File - Melinda Kiefer

Melinda Kiefer
December 5, 2016
Yoga for Creative Expression Report
My class Yoga for Creative Expression at the SUNY Purchase College Wellness
Center was an experimentation of how to hybrid the discipline of visual art with the
discipline of healing art, yoga. This class was not a function of art therapy, but
rather a means to utilize the experience of two different practices in a synthesized
way. I chose to title the class “Yoga for Creative Expression” because it was
technically a yoga class in the Wellness Center that attracted mainly yoga
practitioners but ultimately had the agenda for yoga to be a vehicle for further art
making as a sacred act and body-mind awareness as an essential component for
creativity.
Offered the slot of weekly hour sessions, I tailored my class to be 1 hour 15
minutes with the first 45 minutes being traditional asana and pranayama
(movement and breath work) and the last 30 minutes being a concluding space for
drawing and guided image based meditation such as visually guided body scans. I
began every class with a small personal alter which consisted of my drawing tools:
paper, markers, pens, and sacred objects: shells, stones, lavender oil, and my singing
bowl. I laid these out in a line across the front of my mat. I offered this model to
students, who also brought items they found sacred. I had a few students
throughout the semester who really dedicated themselves to this ritual. I continued
the tone of an expanded class by weaving elements of other healing arts practices
such as aromatherapy with lavender reiki energy balancing and sound therapy with
singing bowl ringing. Since it was an open class, I allowed the syllabus to be flexible
and encouraged experimentation. If there were a small group, I would ask if there
were certain elements or themes students wanted to work on and would modify
accordingly. For example, one class several students requested to work on empathy
and the heart so we focused on movements that opened the chest, the theoretical
center of emotion in the subtle body and ruminated on the color associated with this
area, green.
I found this class most effective when I gave a prompt for participants to reflect
on for the making component. One example of a prompt I suggested was to
illustrate a place of “samskara” in the body. This is a Sanskrit term that describes
emotions that get stored in pockets of the body such as tense memories held in the
muscles of the belly or hips. I instructed the students to visualize this point before
and after the class and try to communicate it in terms of color, shape, and location
on the body. One student drew bright pink blobs in her body map describing this
sensation as sticky bubble gum in her hip. She acknowledged, visualized, and
released the samskara.
Ideally, I would love for this class to grow into a longer workshop model. I
think due to abbreviated time, it was challenging to build upon both disciplines and
as a result shifted more into yoga. This class attracted a significant amount of dance
and psychology majors, in particular one student who wanted to explore dance
therapy. She rearranged her work schedule to be able to attend this class. I can
imagine this course functioning as a studio/lab based style where half of the course
would be for moving and making and the other half, perhaps on a different day of
the week, as a seminar/lecture with history and group discussion. This could
further evolve an exploration of visual art in the yogic healing arts. While this was a
class consisting of mostly active experience, it would be additionally useful to have
time to digest, reflect, and discuss the processes in an academic context.

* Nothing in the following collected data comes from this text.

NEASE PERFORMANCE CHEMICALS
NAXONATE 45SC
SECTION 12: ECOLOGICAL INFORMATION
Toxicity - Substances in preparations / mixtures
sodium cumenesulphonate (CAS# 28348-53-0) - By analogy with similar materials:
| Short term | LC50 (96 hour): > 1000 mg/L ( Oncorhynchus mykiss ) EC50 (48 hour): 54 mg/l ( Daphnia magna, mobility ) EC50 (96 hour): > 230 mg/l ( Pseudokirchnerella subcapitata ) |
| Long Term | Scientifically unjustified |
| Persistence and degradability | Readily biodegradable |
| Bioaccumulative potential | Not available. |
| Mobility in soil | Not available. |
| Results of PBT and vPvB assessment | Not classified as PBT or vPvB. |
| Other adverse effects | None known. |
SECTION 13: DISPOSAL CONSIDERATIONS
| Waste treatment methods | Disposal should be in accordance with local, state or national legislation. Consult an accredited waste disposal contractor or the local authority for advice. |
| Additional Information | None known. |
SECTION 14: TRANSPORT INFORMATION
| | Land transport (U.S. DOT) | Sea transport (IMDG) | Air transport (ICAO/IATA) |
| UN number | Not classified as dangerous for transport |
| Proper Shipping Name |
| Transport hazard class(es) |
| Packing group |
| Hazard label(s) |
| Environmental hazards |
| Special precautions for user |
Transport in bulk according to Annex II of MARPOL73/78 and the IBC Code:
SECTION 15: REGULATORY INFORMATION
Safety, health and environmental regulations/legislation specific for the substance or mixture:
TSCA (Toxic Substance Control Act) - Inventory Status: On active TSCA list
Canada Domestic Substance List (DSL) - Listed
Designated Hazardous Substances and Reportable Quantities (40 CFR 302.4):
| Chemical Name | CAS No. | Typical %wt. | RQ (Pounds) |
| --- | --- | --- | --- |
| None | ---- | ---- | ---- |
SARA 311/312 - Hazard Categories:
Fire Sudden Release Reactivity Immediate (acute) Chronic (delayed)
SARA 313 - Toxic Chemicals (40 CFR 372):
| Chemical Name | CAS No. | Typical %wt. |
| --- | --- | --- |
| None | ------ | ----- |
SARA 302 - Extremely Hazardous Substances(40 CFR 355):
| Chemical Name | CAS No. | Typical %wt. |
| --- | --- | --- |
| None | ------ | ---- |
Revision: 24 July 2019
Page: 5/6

Yoga for Creative Expression was beneficial for me because I was able to see how
my art making related to other contexts and how my work as a yogini informed my
studio practice. My art deals with passageways in the body and this class increased
my investigation into this subject matter such as making a giant mouth for the
winter MFA show that viewers can walk through. I have practiced visual art for
most of my life and have practiced yoga for about 15 years. I arrived at yoga
consequently to further cultivate the circulating relationship of my mind, body, and
its affect as a maker in the world. I believe that yoga has the potential to maintain
the self for optimum creative functioning alongside health.
Yoga for Creative Expression gave me the chance to build relationships with
Purchase students outside the art community and extend my practice of studio art
outside the particular language of fine art. Several of my regular students even
attended the MFA winter show, Stolen/Missing/Disappeared, reception in the Dolly
Maass Gallery. I am excited to continue to develop this interdisciplinary pedagogical
practice. I plan to curate longer workshops in this field next semester from what
was most successful. I intend to include this class as an element in my MFA Thesis,
perhaps even utilize the gallery space, and hold some of these future workshops
there as well as continuing involvement with the Wellness Center.